Das Bundesgericht (Urteil BGer vom 12.06.2025, 9C_539/2024, zur Publikation vorgesehen) hat einmal mehr zentrale Leitplanken für die Anspruchsabklärung in der Invalidenversicherung hervorgehoben. Im Streit um eine IV-Rente eines jungen Versicherten mit psychischen Leiden und Rückenbeschwerden wurde ein bidisziplinäres Administrativgutachten trotz formaler Schwächen nicht verworfen – solange die Experten übereinstimmend die relevante Arbeitsfähigkeit beurteilen und keine disziplinenübergreifenden Wechselwirkungen bestehen. Doch bei einer deutlichen Diskrepanz zwischen gutachtlich attestierter Arbeitsfähigkeit und gescheiterten praktischen Eingliederungsversuchen reicht dies nicht: Hier sind weiterführende medizinische und integrative Abklärungen zwingend notwendig.
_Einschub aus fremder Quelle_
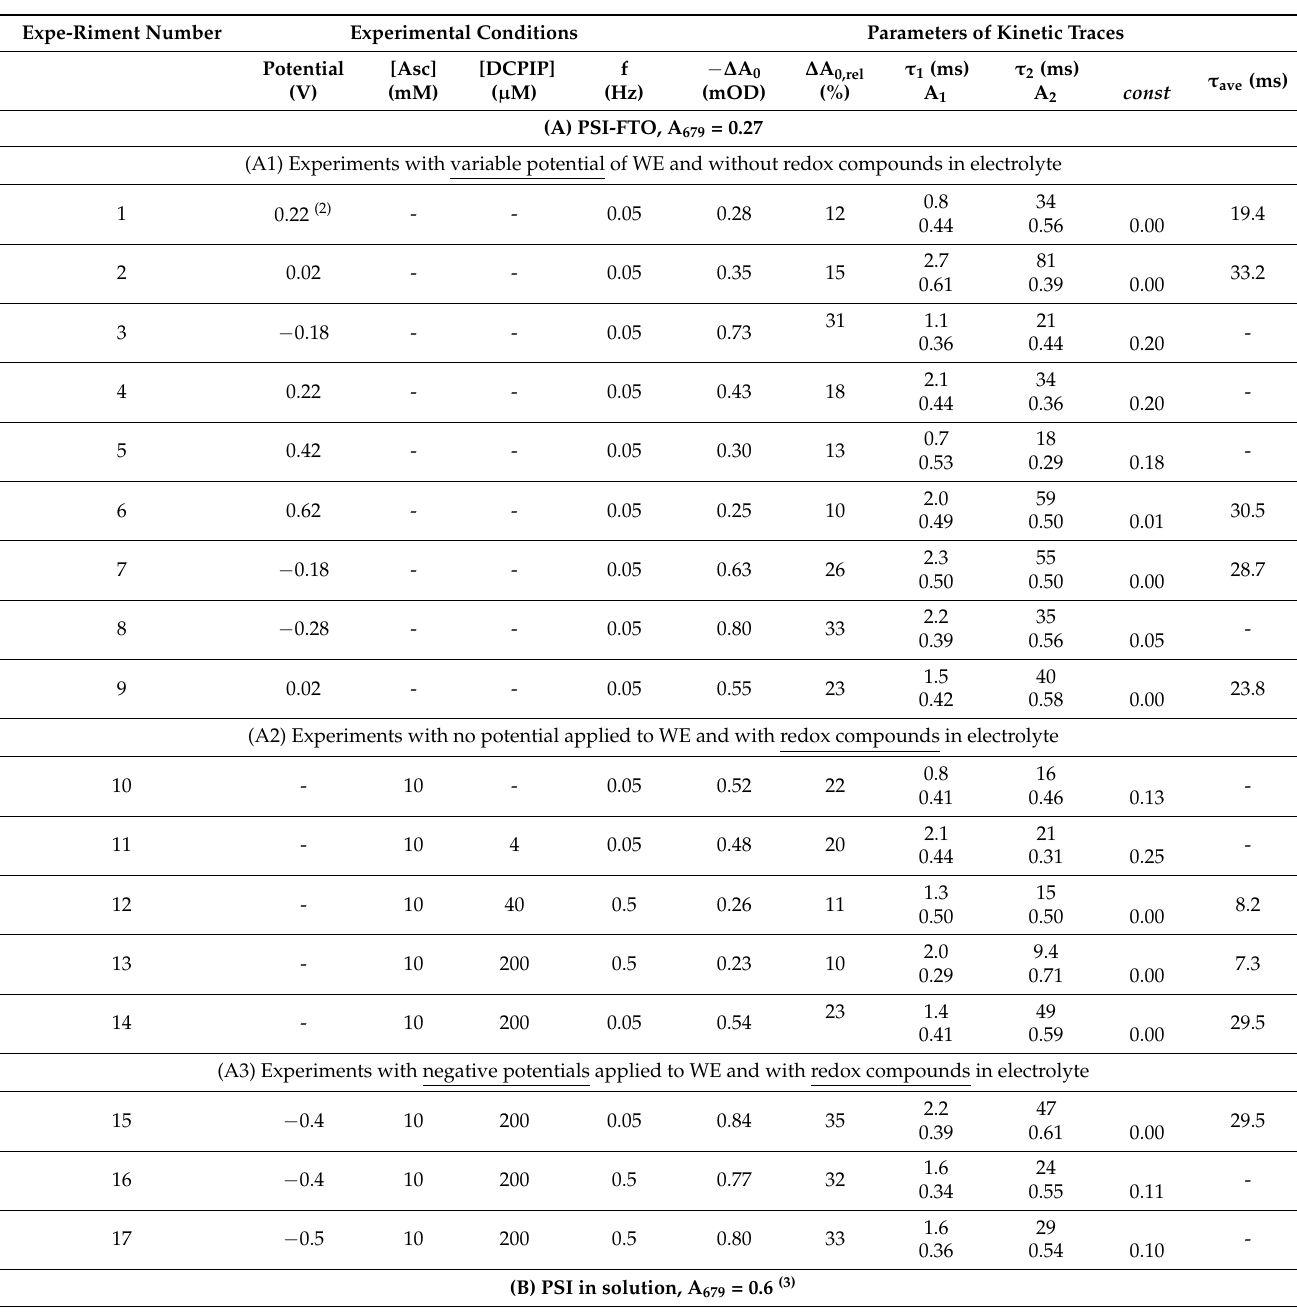
Table 1. Experimental conditions and parameters of transient absorption kinetics of C. merolae PSI complexes recorded at 700 nm. (A) PSI complexes deposited on FTO; (B) PSI suspended in aqueous solution (1)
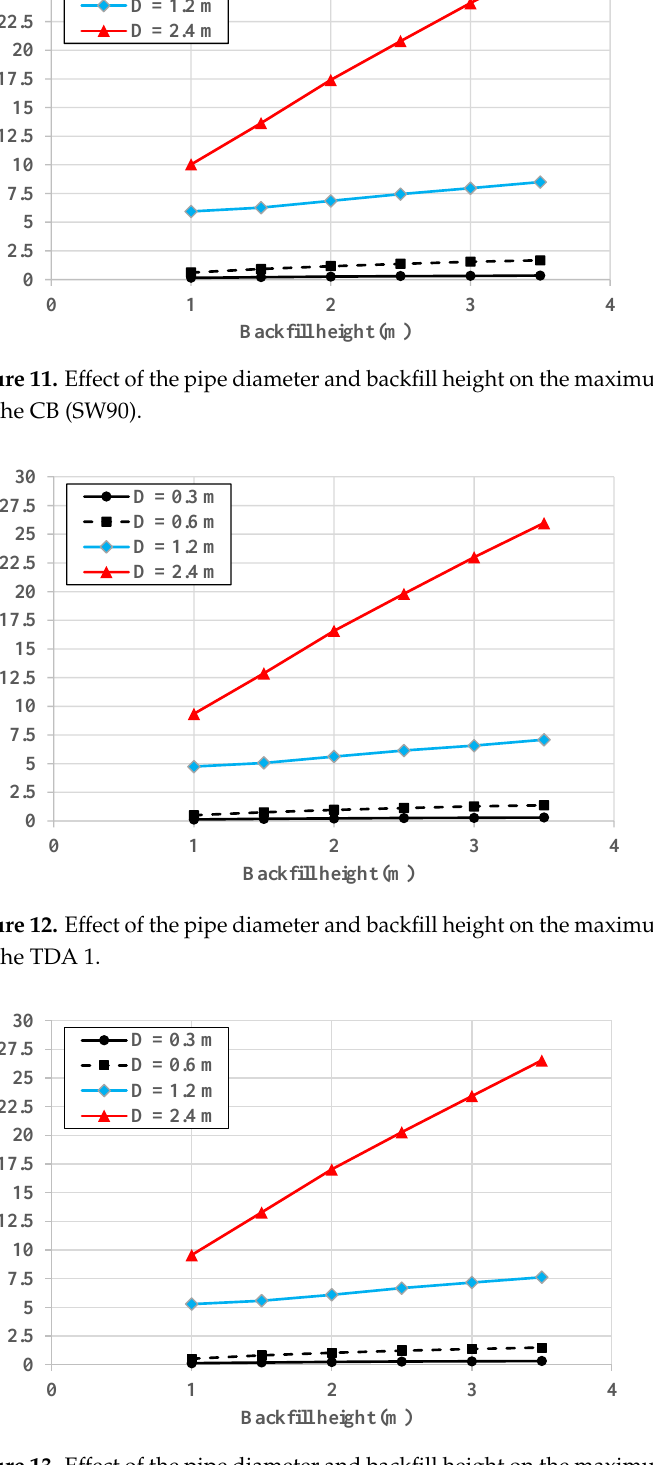
Figure 13. Effect of the pipe diameter and backfill height on the maximum pipe wall bending moment for the TDA 2.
Das Bundesgericht betont den Vorrang des Grundsatzes „Eingliederung vor/statt Rente“. Insbesondere bei jungen Versicherten (wie hier, Jahrgang 1991) muss die Invalidenversicherung nach dem Scheitern von beruflichen oder Integrationsmassnahmen deren Wiederholung prüfen – auch in Verbindung mit therapeutischer Unterstützung. Die bisherige IV-Praxis, ein nur medizinisch-theoretisches Leistungsvermögen als genügende Grundlage für einen Verzicht auf weitere Eingliederungsbemühungen zu nehmen, erteilte das Gericht eine klare Absage. Nur wenn die praktische Umsetzbarkeit einer Arbeitsfähigkeit ausreichend abgeklärt und die Eingliederungsfähigkeit definitiv verneint ist, kann eine Rente zugesprochen werden.
Das Urteil führt zu einer Rückweisung an die IV-Stelle für weitere Abklärungen und unterstreicht die Anforderungen an sachverhaltsbezogene Abklärungspflichten und das Monitoring von Integrationspotenzialen. Wie beurteilen Sie vor diesem Hintergrund die Bedeutung des Einbezugs therapeutischer Massnahmen bei schwierigen Integrationsverläufen in der IV?